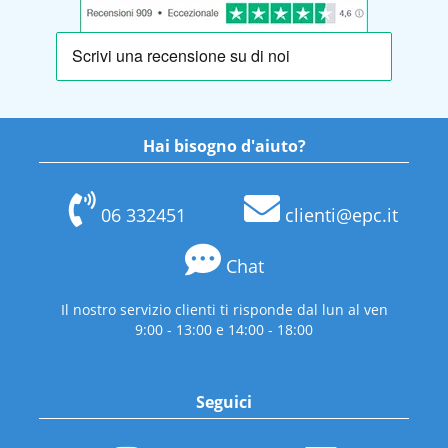
Hai bisogno d'aiuto?
06 332451
clienti@epc.it
Chat
Il nostro servizio clienti ti risponde dal lun al ven
9:00 - 13:00 e 14:00 - 18:00
Seguici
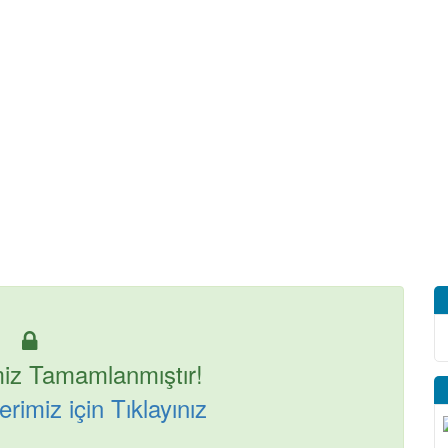
iz Tamamlanmıştır!
rimiz için Tıklayınız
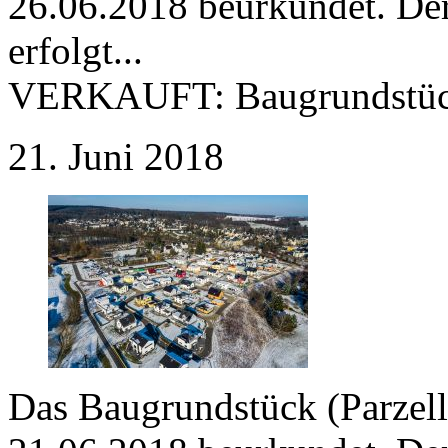
26.06.2018 beurkundet. Der
erfolgt...
VERKAUFT:
Baugrundstüc
21. Juni 2018
Das Baugrundstück (Parzell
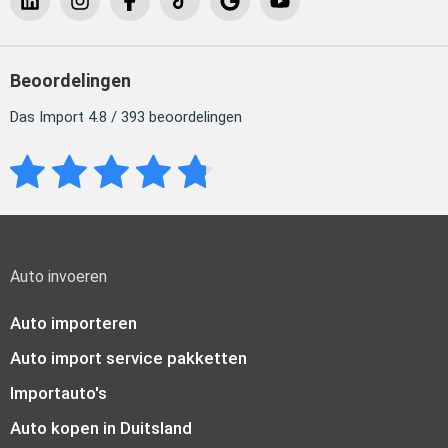
Beoordelingen
Das Import 4.8 / 393 beoordelingen
Auto invoeren
Auto importeren
Auto import service pakketten
Importauto's
Auto kopen in Duitsland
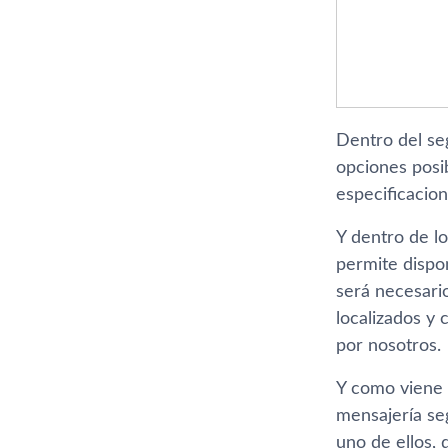
Dentro del se
opciones posi
especificacion
Y dentro de l
permite dispo
será necesari
localizados y
por nosotros.
Y como viene 
mensajería se
uno de ellos, 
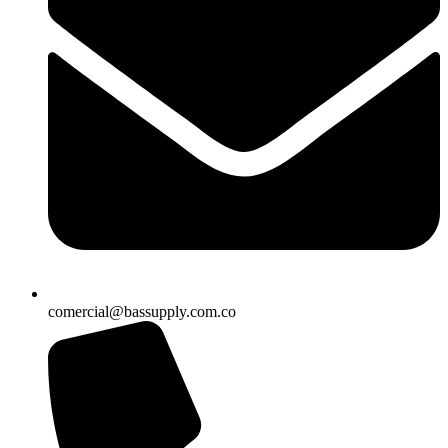
comercial@bassupply.com.co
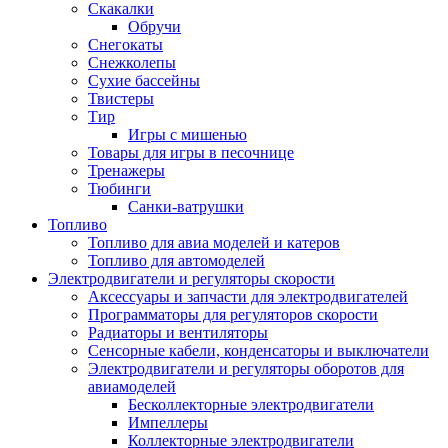
Скакалки
Обручи
Снегокаты
Снежколепы
Сухие бассейны
Твистеры
Тир
Игры с мишенью
Товары для игры в песочнице
Тренажеры
Тюбинги
Санки-ватрушки
Топливо
Топливо для авиа моделей и катеров
Топливо для автомоделей
Электродвигатели и регуляторы скорости
Аксессуары и запчасти для электродвигателей
Программаторы для регуляторов скорости
Радиаторы и вентиляторы
Сенсорные кабели, конденсаторы и выключатели
Электродвигатели и регуляторы оборотов для
авиамоделей
Бесколлекторные электродвигатели
Импеллеры
Коллекторные электродвигатели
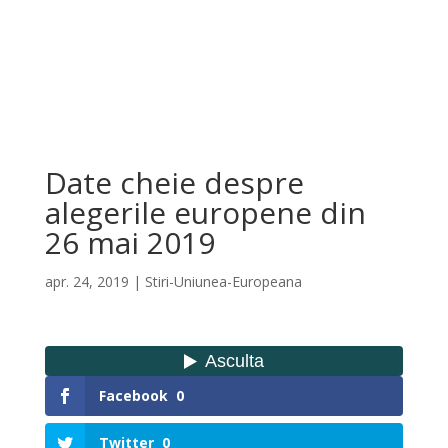
Date cheie despre
alegerile europene din
26 mai 2019
apr. 24, 2019
|
Stiri-Uniunea-Europeana
Facebook
0
Twitter
0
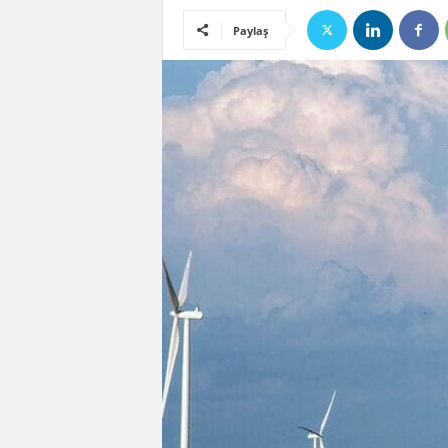
Paylaş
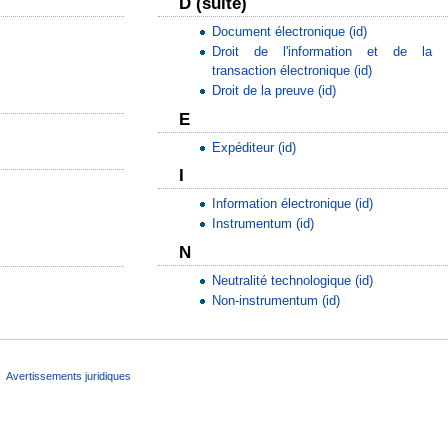
D (suite)
Document électronique (id)
Droit de l'information et de la
transaction électronique (id)
Droit de la preuve (id)
E
Expéditeur (id)
I
Information électronique (id)
Instrumentum (id)
N
Neutralité technologique (id)
Non-instrumentum (id)
Avertissements juridiques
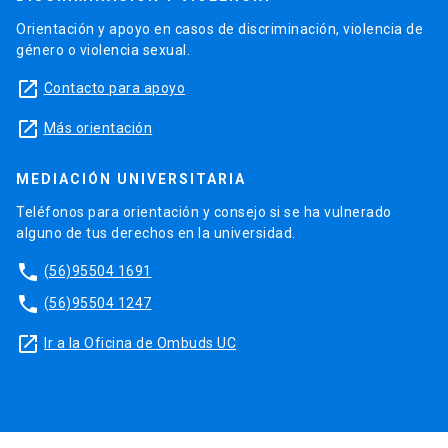
Orientación y apoyo en casos de discriminación, violencia de
género o violencia sexual.
launch
Contacto para apoyo
launch
Más orientación
MEDIACIÓN UNIVERSITARIA
Teléfonos para orientación y consejo si se ha vulnerado
alguno de tus derechos en la universidad.
phone
(56)95504 1691
phone
(56)95504 1247
launch
Ir a la Oficina de Ombuds UC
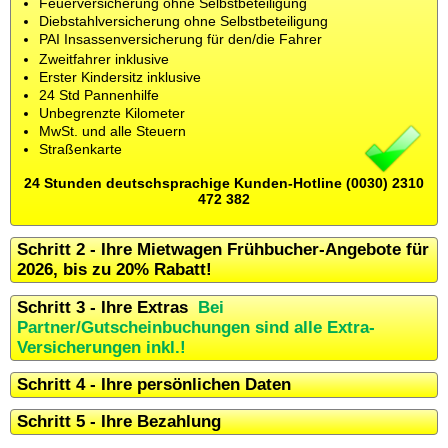
Feuerversicherung ohne Selbstbeteiligung
Diebstahlversicherung ohne Selbstbeteiligung
PAI Insassenversicherung für den/die Fahrer
Zweitfahrer inklusive
Erster Kindersitz inklusive
24 Std Pannenhilfe
Unbegrenzte Kilometer
MwSt. und alle Steuern
Straßenkarte
24 Stunden deutschsprachige Kunden-Hotline (0030) 2310
472 382
Schritt 2 - Ihre Mietwagen Frühbucher-Angebote für
2026, bis zu 20% Rabatt!
Schritt 3 - Ihre Extras
Bei
Partner/Gutscheinbuchungen sind alle Extra-
Versicherungen inkl.!
Schritt 4 - Ihre persönlichen Daten
Schritt 5 - Ihre Bezahlung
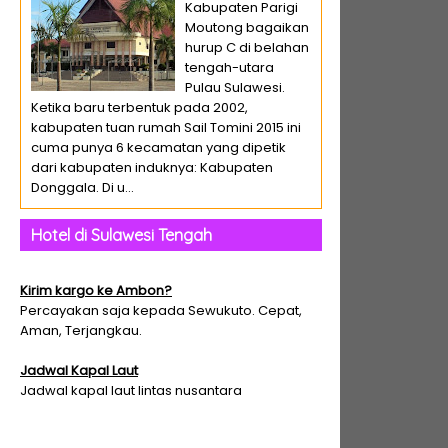
Kabupaten Parigi
Moutong bagaikan
hurup C di belahan
tengah-utara
Pulau Sulawesi.
Ketika baru terbentuk pada 2002,
kabupaten tuan rumah Sail Tomini 2015 ini
cuma punya 6 kecamatan yang dipetik
dari kabupaten induknya: Kabupaten
Donggala. Di u...
Hotel di Sulawesi Tengah
Kirim kargo ke Ambon?
Percayakan saja kepada Sewukuto. Cepat,
Aman, Terjangkau.
Jadwal Kapal Laut
Jadwal kapal laut lintas nusantara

------------------------

**Instruction:** Write out all of the data again, switching every "launch" to "open" and changing nothing else. Leave the pictures out.

**Task solution:**
Hai bisogno d'aiuto?
06 332451
clienti@epc.it
Chat
Il nostro servizio clienti ti risponde dal lun al ven
9:00 - 13:00 e 14:00 - 18:00
Seguici
iz Tamamlanmıştır!
rimiz için Tıklayınız
26.06.2018 beurkundet. Der
erfolgt...
VERKAUFT:
Baugrundstüc
21. Juni 2018
Das Baugrundstück (Parzell
Beoordelingen
Das Import 4.8 / 393 beoordelingen
Auto invoeren
Auto importeren
Auto import service pakketten
Importauto's
Auto kopen in Duitsland
Dentro del se
opciones posi
especificacion
Y dentro de l
permite dispo
será necesari
localizados y
por nosotros.
Y como viene 
mensajería se
uno de ellos, 
comercial@bassupply.com.co
Скакалки
Обручи
Снегокаты
Снежколепы
Сухие бассейны
Твистеры
Тир
Игры с мишенью
Товары для игры в песочнице
Тренажеры
Тюбинги
Санки-ватрушки
Топливо
Топливо для авиа моделей и катеров
Топливо для автомоделей
Электродвигатели и регуляторы скорости
Аксессуары и запчасти для электродвигателей
Программаторы для регуляторов скорости
Радиаторы и вентиляторы
Сенсорные кабели, конденсаторы и выключатели
Электродвигатели и регуляторы оборотов для
авиамоделей
Бесколлекторные электродвигатели
Импеллеры
Коллекторные электродвигатели
Date cheie despre
alegerile europene din
26 mai 2019
apr. 24, 2019
|
Stiri-Uniunea-Europeana
Facebook
0
Twitter
0
Paylaş
D (suite)
Document électronique (id)
Droit de l'information et de la
transaction électronique (id)
Droit de la preuve (id)
E
Expéditeur (id)
I
Information électronique (id)
Instrumentum (id)
N
Neutralité technologique (id)
Non-instrumentum (id)
Avertissements juridiques
Orientación y apoyo en casos de discriminación, violencia de
género o violencia sexual.
open
Contacto para apoyo
open
Más orientación
MEDIACIÓN UNIVERSITARIA
Teléfonos para orientación y consejo si se ha vulnerado
alguno de tus derechos en la universidad.
phone
(56)95504 1691
phone
(56)95504 1247
open
Ir a la Oficina de Ombuds UC
Feuerversicherung ohne Selbstbeteiligung
Diebstahlversicherung ohne Selbstbeteiligung
PAI Insassenversicherung für den/die Fahrer
Zweitfahrer inklusive
Erster Kindersitz inklusive
24 Std Pannenhilfe
Unbegrenzte Kilometer
MwSt. und alle Steuern
Straßenkarte
24 Stunden deutschsprachige Kunden-Hotline (0030) 2310
472 382
Schritt 2 - Ihre Mietwagen Frühbucher-Angebote für
2026, bis zu 20% Rabatt!
Schritt 3 - Ihre Extras
Bei
Partner/Gutscheinbuchungen sind alle Extra-
Versicherungen inkl.!
Schritt 4 - Ihre persönlichen Daten
Schritt 5 - Ihre Bezahlung
Kabupaten Parigi
Moutong bagaikan
hurup C di belahan
tengah-utara
Pulau Sulawesi.
Ketika baru terbentuk pada 2002,
kabupaten tuan rumah Sail Tomini 2015 ini
cuma punya 6 kecamatan yang dipetik
dari kabupaten induknya: Kabupaten
Donggala. Di u...
Hotel di Sulawesi Tengah
Kirim kargo ke Ambon?
Percayakan saja kepada Sewukuto. Cepat,
Aman, Terjangkau.
Jadwal Kapal Laut
Jadwal kapal laut lintas nusantara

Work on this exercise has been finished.